Меня это ужасно раздосадовало. Я сказал, что, когда в дом приходит война, люди очень часто не успевают забрать с собой все документы. Но он продолжал настаивать, что свидетельство необходимо, а я вышел из себя настолько, что чуть не ударил его. Он никак не хотел понимать, о чем я толкую. Тогда Камара отвел меня в сторону и мягко попросил успокоиться и посидеть на скамье, пока он сам обо всем договорится. Вскоре он все же был вынужден позвать начальника. Мы провели несколько часов в ожидании, пока кто-то откопал копию моего свидетельства о рождении.
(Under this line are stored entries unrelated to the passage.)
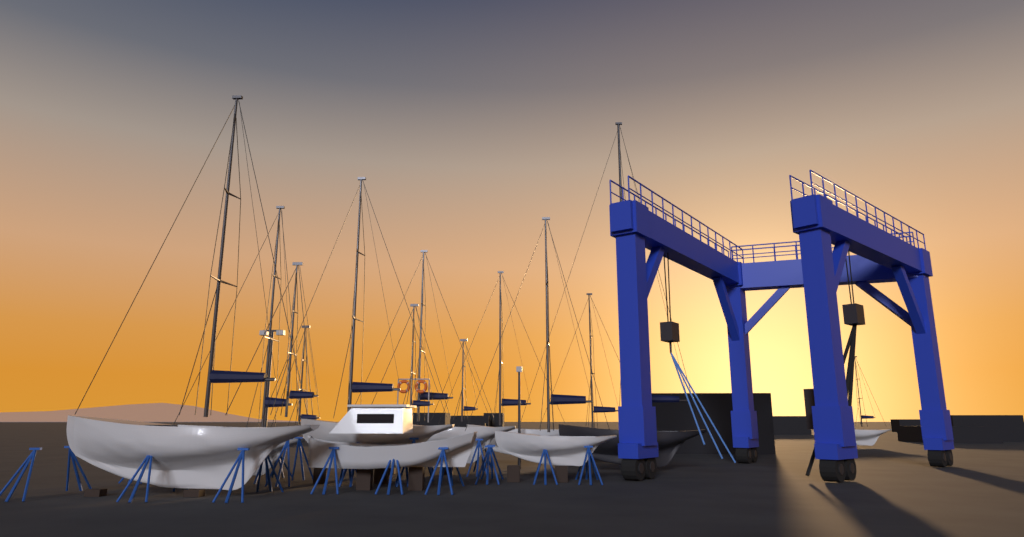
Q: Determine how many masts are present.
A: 13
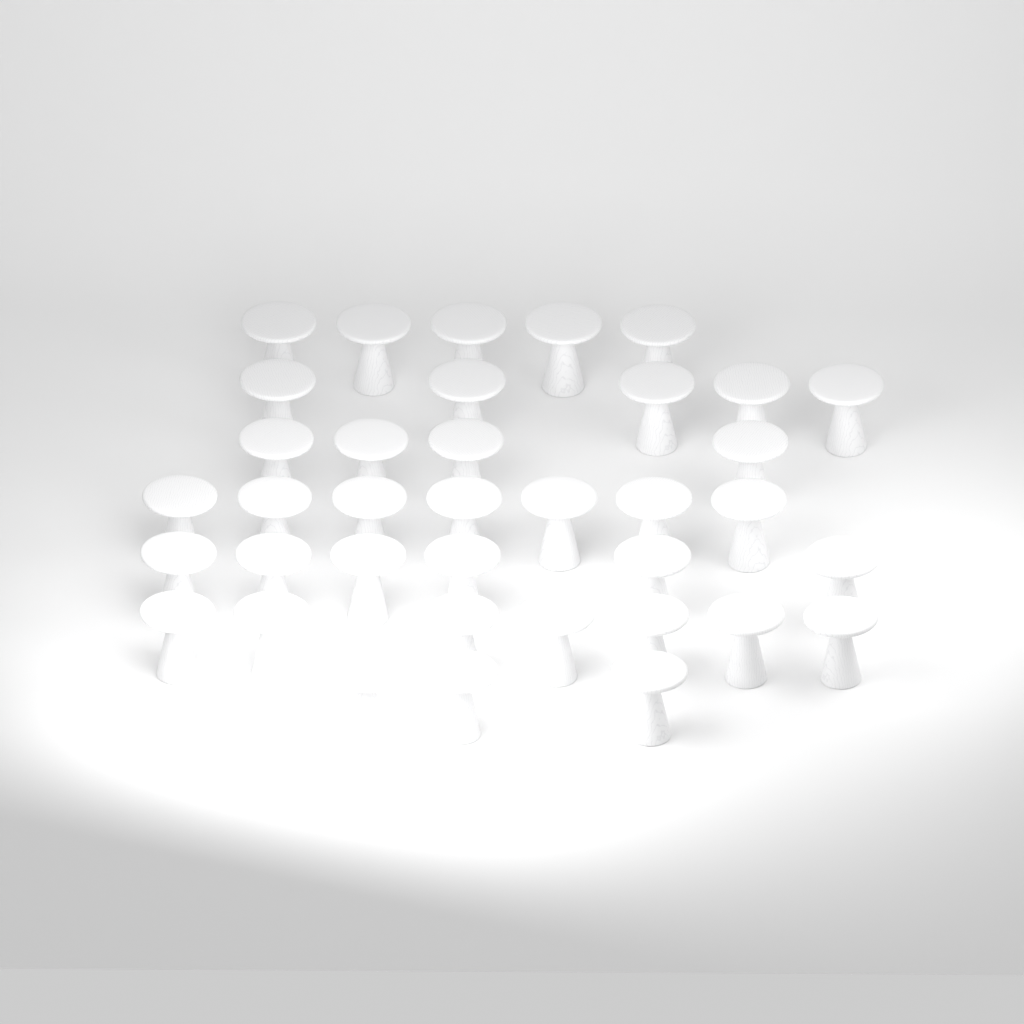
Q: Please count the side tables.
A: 37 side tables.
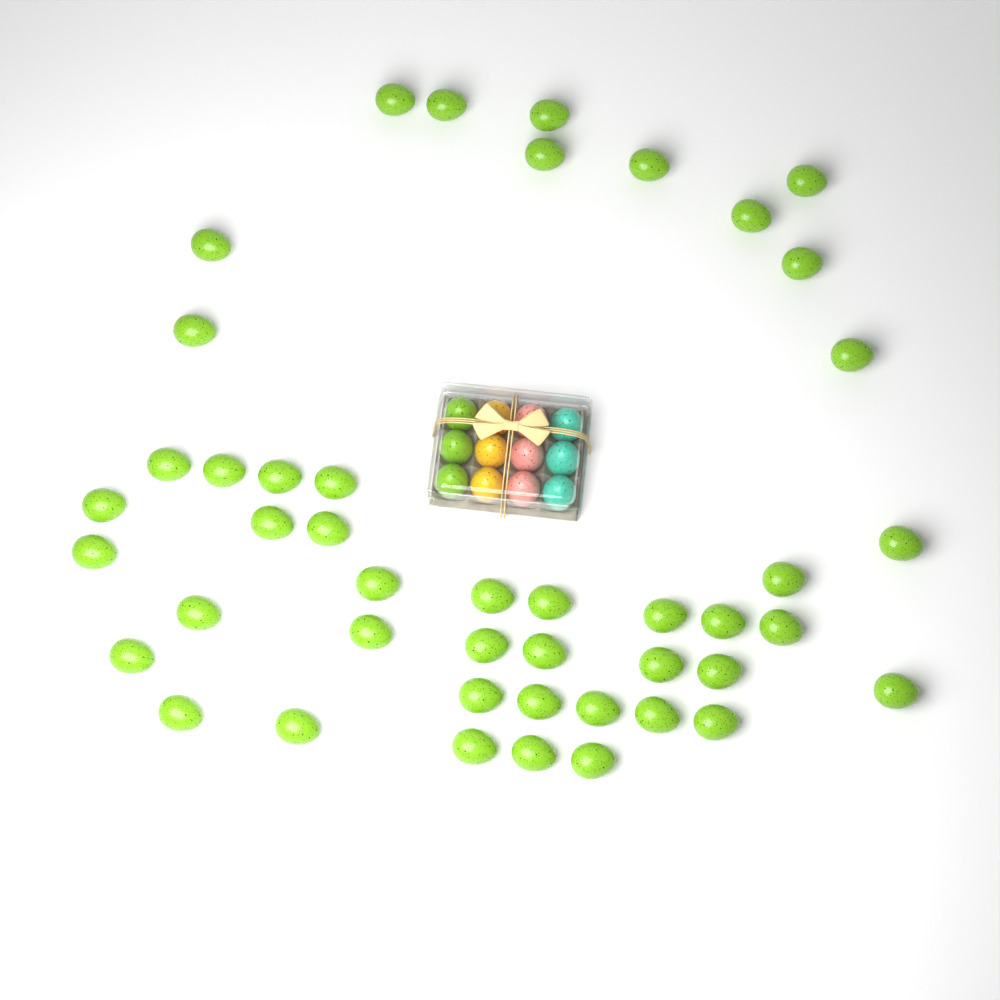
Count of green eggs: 48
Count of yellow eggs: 3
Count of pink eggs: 3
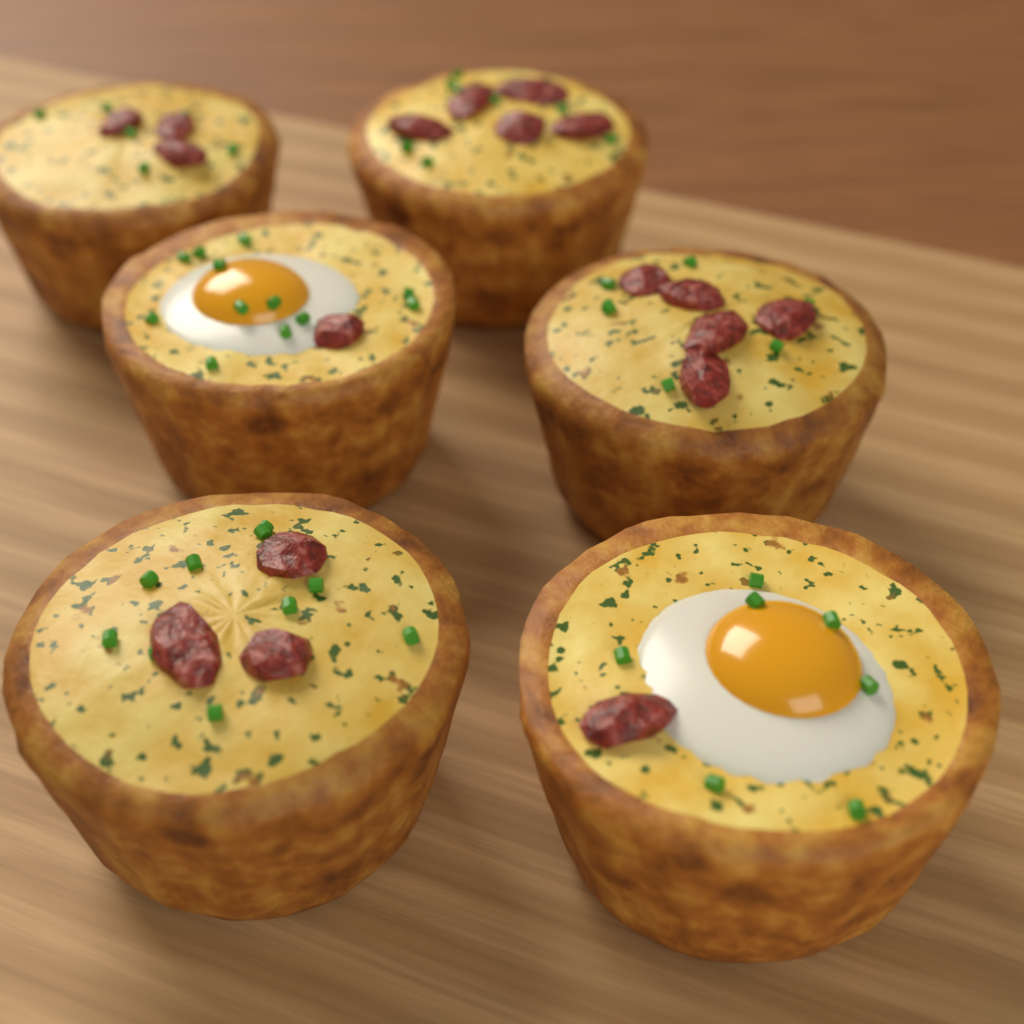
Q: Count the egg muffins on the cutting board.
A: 6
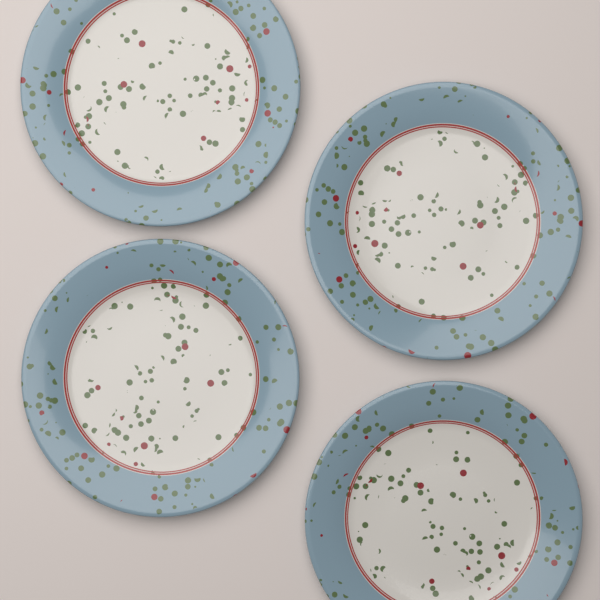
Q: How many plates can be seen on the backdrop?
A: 4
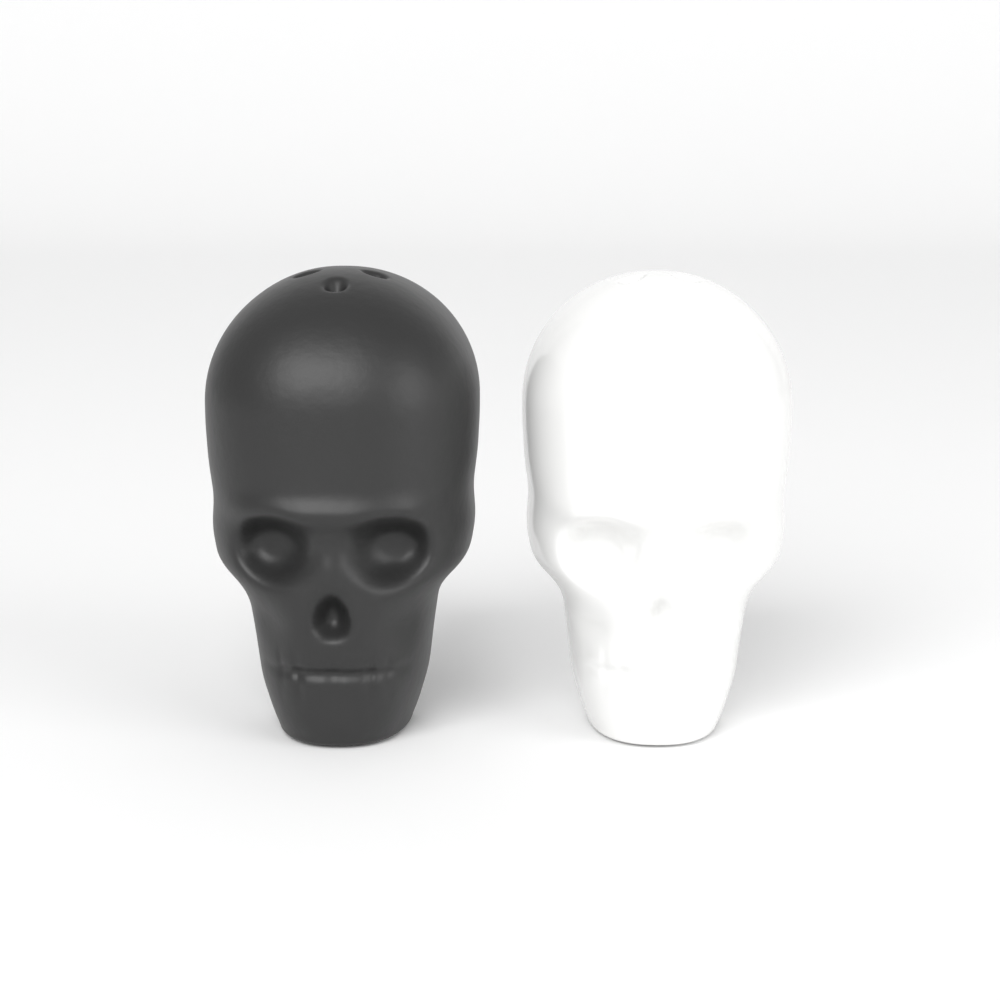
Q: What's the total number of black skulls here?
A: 1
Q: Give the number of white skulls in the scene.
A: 1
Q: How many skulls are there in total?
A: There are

Нам сказали, что за паспортом можно прийти через четыре дня.

– Ну, первый этап позади, – сказал господин Камара. – Теперь надо будет делать визу.

Я молчал, потому что все еще злился, а кроме того, очень устал и хотел поскорее добраться домой.

Дядя уже ждал меня. Он улыбнулся, когда я поздоровался с ним, и тут же спросил:

– Что там у тебя происходит?

Я рассказал, что меня приглашают в штаб-квартиру ООН в Нью-Йорке, чтобы выступить с речью о войне и участии детей в ней. Дядя не поверил.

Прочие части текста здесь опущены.